Write out every line of text in the listing below without changing anything, and leave the pictures out.
┌────────
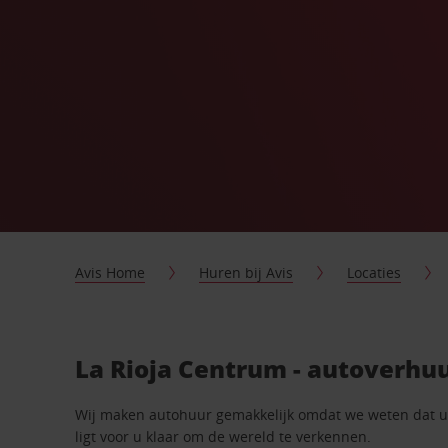
Avis Home
Huren bij Avis
Locaties
La Rioja Centrum - autoverhu
Wij maken autohuur gemakkelijk omdat we weten dat u n
ligt voor u klaar om de wereld te verkennen.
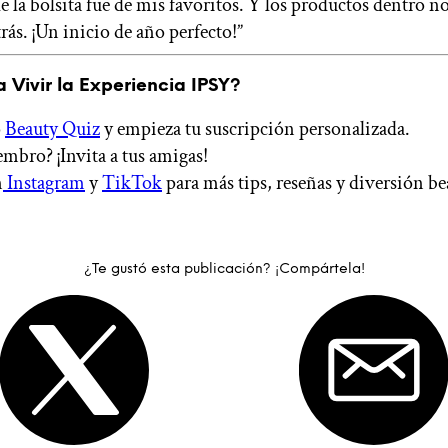
e la bolsita fue de mis favoritos. Y los productos dentro no
rás. ¡Un inicio de año perfecto!”
a Vivir la Experiencia IPSY?
o
Beauty Quiz
y empieza tu suscripción personalizada.
embro? ¡Invita a tus amigas!
n
Instagram
y
TikTok
para más tips, reseñas y diversión be
¿Te gustó esta publicación? ¡Compártela!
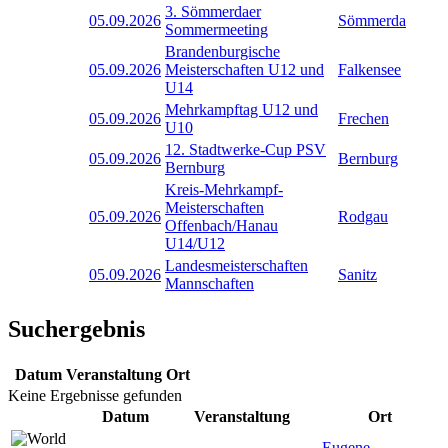
3. Sömmerdaer
05.09.2026
Sömmerda
Sommermeeting
Brandenburgische
05.09.2026
Meisterschaften U12 und
Falkensee
U14
Mehrkampftag U12 und
05.09.2026
Frechen
U10
12. Stadtwerke-Cup PSV
05.09.2026
Bernburg
Bernburg
Kreis-Mehrkampf-
Meisterschaften
05.09.2026
Rodgau
Offenbach/Hanau
U14/U12
Landesmeisterschaften
05.09.2026
Sanitz
Mannschaften
Suchergebnis
Datum
Veranstaltung
Ort
Keine Ergebnisse gefunden
Datum
Veranstaltung
Ort
Eugene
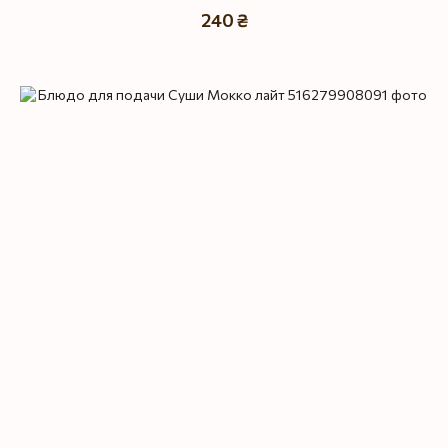
240 ₴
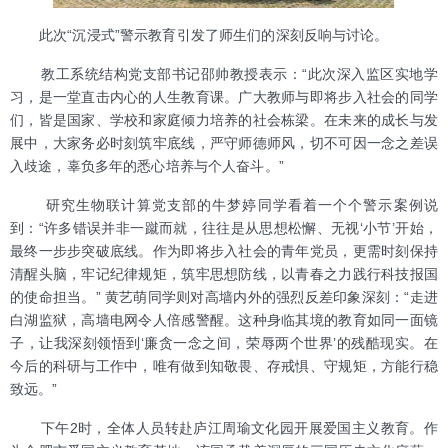
此次“沉浸式”警示教育引发了师生们的深刻反响与讨论。
教工系统结构党支部书记邵帅教授表示：“此次深入监区实地学
习，是一堂直击内心的人生教育课。广大教师与即将步入社会的同学
们，皆是国家、学校和家庭倾力培养的社会栋梁。在未来的成长与发
展中，大家务必时刻筑牢底线，严守师德师风，切不可因一念之差误
入歧途，辜负多年的悉心培养与个人奋斗。”
研究生物联计算党支部的牛梦婷同学看着一个个警示案例说
到：“许多错误并非一蹴而就，往往是从思想松懈、无视‘小节’开始，
最终一步步突破底线。作为即将步入社会的青年党员，更需时刻保持
清醒头脑，牢记纪律规矩，筑牢思想防线，以青春之力践行科技报国
的使命担当。” 黄艺萌同学则对高墙内外的强烈反差印象深刻：“走进
白湖监狱，高墙电网令人倍感警醒。这种身临其境的教育如同一面镜
子，让我深刻领悟到‘廉贪一念之间，荣辱两个世界’的残酷现实。在
今后的科研与工作中，唯有做到知敬畏、存戒惧、守规矩，方能行稳
致远。”
下午2时，全体人员转赴庐江周瑜文化园开展爱国主义教育。作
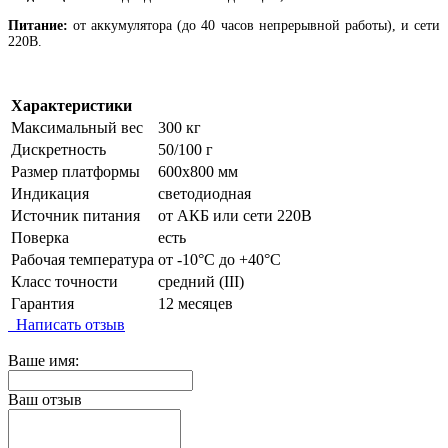
Питание:
от аккумулятора (до 40 часов непрерывной работы), и сети
220В.
Характеристики
Максимальный вес
300 кг
Дискретность
50/100 г
Размер платформы
600х800 мм
Индикация
светодиодная
Источник питания
от АКБ или сети 220В
Поверка
есть
Рабочая температура
от -10°C до +40°C
Класс точности
средний (III)
Гарантия
12 месяцев
Написать отзыв
Ваше имя:
Ваш отзыв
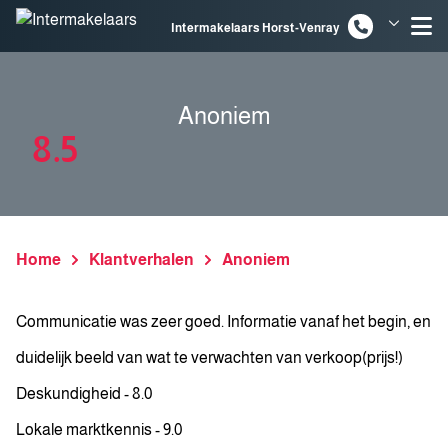
Spring naar inhoud
Intermakelaars Horst-Venray
Intermakelaars Venlo
Anoniem
8.5
Home
Klantverhalen
Anoniem
Communicatie was zeer goed. Informatie vanaf het begin, en
duidelijk beeld van wat te verwachten van verkoop(prijs!)
Deskundigheid - 8.0
Lokale marktkennis - 9.0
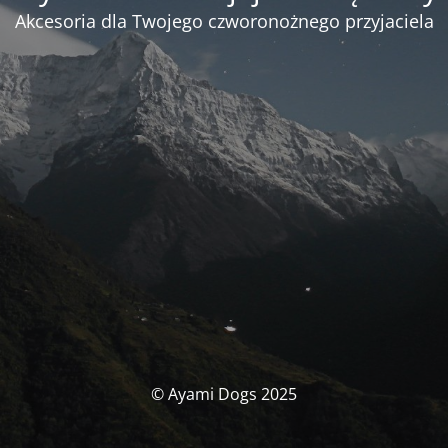
Akcesoria dla Twojego czworonożnego przyjaciela
© Ayami Dogs 2025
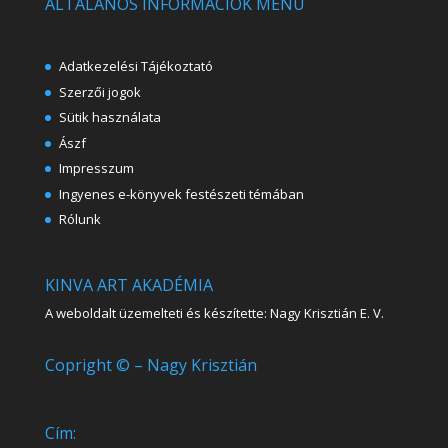
ÁLTALÁNOS INFORMÁCIÓK MENÜ
Adatkezelési Tájékoztató
Szerzői jogok
Sütik használata
Ászf
Impresszum
Ingyenes e-könyvek festészeti témában
Rólunk
KINVA ART AKADÉMIA
A weboldalt üzemelteti és készítette: Nagy Krisztián E. V.
Copright © – Nagy Krisztián
Cím:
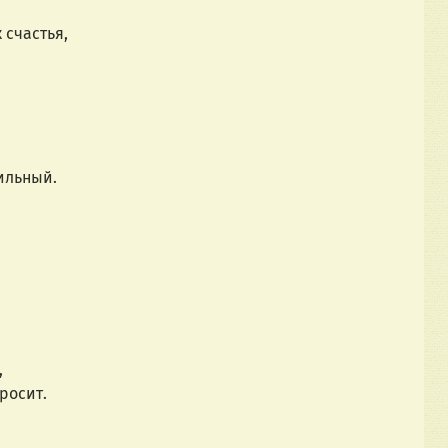
 счастья,
ильный.
,
росит.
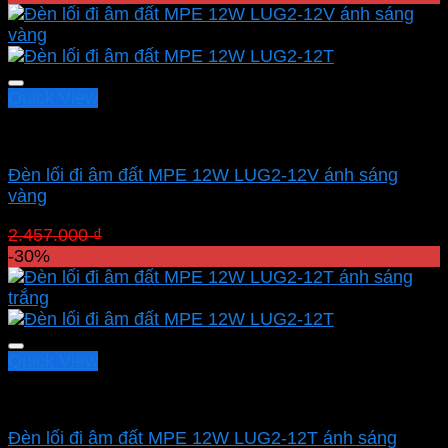
là:
tại
2.846.000 ₫.
là:
1.992.200 ₫.
Quick View
Led sân vườn MPE
Đèn lối đi âm đất MPE 12W LUG2-12V ánh sáng
vàng
Giá
Giá
2.457.000
₫
1.719.900
₫
gốc
hiện
-30%
là:
tại
2.457.000 ₫.
là:
1.719.900 ₫.
Quick View
Led sân vườn MPE
Đèn lối đi âm đất MPE 12W LUG2-12T ánh sáng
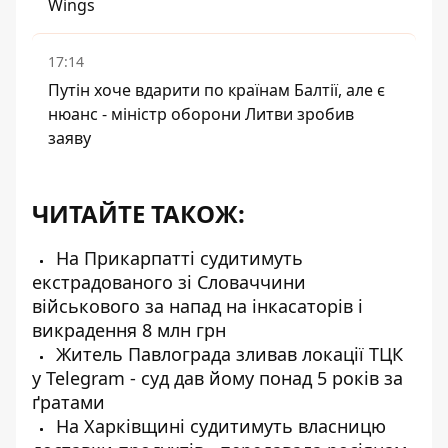
Wings
17:14
Путін хоче вдарити по країнам Балтії, але є
нюанс - міністр оборони Литви зробив
заяву
ЧИТАЙТЕ ТАКОЖ:
На Прикарпатті судитимуть
екстрадованого зі Словаччини
військового за напад на інкасаторів і
викрадення 8 млн грн
Житель Павлограда зливав локації ТЦК
у Telegram - суд дав йому понад 5 років за
ґратами
На Харківщині судитимуть власницю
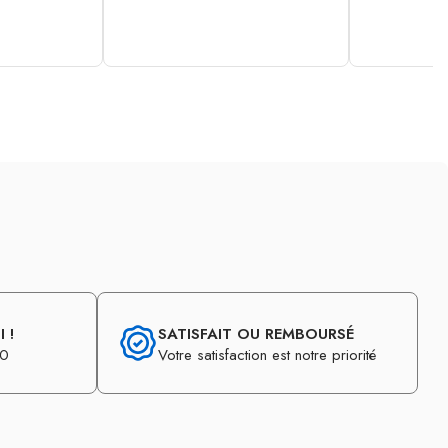
 !
SATISFAIT OU REMBOURSÉ
30
Votre satisfaction est notre priorité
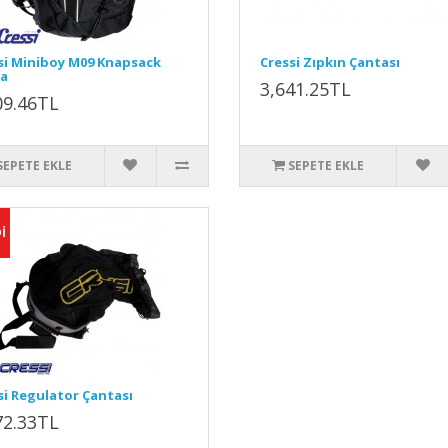
si Miniboy M09 Knapsack
Cressi Zıpkın Çantası
a
3,641.25TL
09.46TL
SEPETE EKLE
SEPETE EKLE
İ
si Regulator Çantası
72.33TL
└────────
> **RESPONSE AREA**
Avis Home
Huren bij Avis
Locaties
La Rioja Centrum - autoverhu
Wij maken autohuur gemakkelijk omdat we weten dat u n
ligt voor u klaar om de wereld te verkennen.
e la bolsita fue de mis favoritos. Y los productos dentro no
rás. ¡Un inicio de año perfecto!”
a Vivir la Experiencia IPSY?
o
Beauty Quiz
y empieza tu suscripción personalizada.
embro? ¡Invita a tus amigas!
n
Instagram
y
TikTok
para más tips, reseñas y diversión be
¿Te gustó esta publicación? ¡Compártela!
3. Sömmerdaer
05.09.2026
Sömmerda
Sommermeeting
Brandenburgische
05.09.2026
Meisterschaften U12 und
Falkensee
U14
Mehrkampftag U12 und
05.09.2026
Frechen
U10
12. Stadtwerke-Cup PSV
05.09.2026
Bernburg
Bernburg
Kreis-Mehrkampf-
Meisterschaften
05.09.2026
Rodgau
Offenbach/Hanau
U14/U12
Landesmeisterschaften
05.09.2026
Sanitz
Mannschaften
Suchergebnis
Datum
Veranstaltung
Ort
Keine Ergebnisse gefunden
Datum
Veranstaltung
Ort
Eugene
240 ₴
此次“沉浸式”警示教育引发了师生们的深刻反响与讨论。
教工系统结构党支部书记邵帅教授表示：“此次深入监区实地学
习，是一堂直击内心的人生教育课。广大教师与即将步入社会的同学
们，皆是国家、学校和家庭倾力培养的社会栋梁。在未来的成长与发
展中，大家务必时刻筑牢底线，严守师德师风，切不可因一念之差误
入歧途，辜负多年的悉心培养与个人奋斗。”
研究生物联计算党支部的牛梦婷同学看着一个个警示案例说
到：“许多错误并非一蹴而就，往往是从思想松懈、无视‘小节’开始，
最终一步步突破底线。作为即将步入社会的青年党员，更需时刻保持
清醒头脑，牢记纪律规矩，筑牢思想防线，以青春之力践行科技报国
的使命担当。” 黄艺萌同学则对高墙内外的强烈反差印象深刻：“走进
白湖监狱，高墙电网令人倍感警醒。这种身临其境的教育如同一面镜
子，让我深刻领悟到‘廉贪一念之间，荣辱两个世界’的残酷现实。在
今后的科研与工作中，唯有做到知敬畏、存戒惧、守规矩，方能行稳
致远。”
下午2时，全体人员转赴庐江周瑜文化园开展爱国主义教育。作
Питание:
от аккумулятора (до 40 часов непрерывной работы), и сети
220В.
Характеристики
Максимальный вес
300 кг
Дискретность
50/100 г
Размер платформы
600х800 мм
Индикация
светодиодная
Источник питания
от АКБ или сети 220В
Поверка
есть
Рабочая температура
от -10°C до +40°C
Класс точности
средний (III)
Гарантия
12 месяцев
Написать отзыв
Ваше имя:
Ваш отзыв
Spring naar inhoud
Intermakelaars Horst-Venray
Intermakelaars Venlo
Anoniem
8.5
Home
Klantverhalen
Anoniem
Communicatie was zeer goed. Informatie vanaf het begin, en
duidelijk beeld van wat te verwachten van verkoop(prijs!)
Deskundigheid - 8.0
Lokale marktkennis - 9.0
Akcesoria dla Twojego czworonożnego przyjaciela
© Ayami Dogs 2025
ÁLTALÁNOS INFORMÁCIÓK MENÜ
Adatkezelési Tájékoztató
Szerzői jogok
Sütik használata
Ászf
Impresszum
Ingyenes e-könyvek festészeti témában
Rólunk
KINVA ART AKADÉMIA
A weboldalt üzemelteti és készítette: Nagy Krisztián E. V.
Copright © – Nagy Krisztián
Cím:
 счастья,
ильный.
,
росит.
là:
tại
2.846.000 ₫.
là:
1.992.200 ₫.
Quick View
Led sân vườn MPE
Đèn lối đi âm đất MPE 12W LUG2-12V ánh sáng
vàng
Giá
Giá
2.457.000
₫
1.719.900
₫
gốc
hiện
-30%
là:
tại
2.457.000 ₫.
là:
1.719.900 ₫.
Quick View
Led sân vườn MPE
Đèn lối đi âm đất MPE 12W LUG2-12T ánh sáng
Wings
17:14
Путін хоче вдарити по країнам Балтії, але є
нюанс - міністр оборони Литви зробив
заяву
ЧИТАЙТЕ ТАКОЖ:
На Прикарпатті судитимуть
екстрадованого зі Словаччини
військового за напад на інкасаторів і
викрадення 8 млн грн
Житель Павлограда зливав локації ТЦК
у Telegram - суд дав йому понад 5 років за
ґратами
На Харківщині судитимуть власницю
 !
SATISFAIT OU REMBOURSÉ
30
Votre satisfaction est notre priorité
si Miniboy M09 Knapsack
Cressi Zıpkın Çantası
a
3,641.25TL
09.46TL
SEPETE EKLE
SEPETE EKLE
İ
si Regulator Çantası
72.33TL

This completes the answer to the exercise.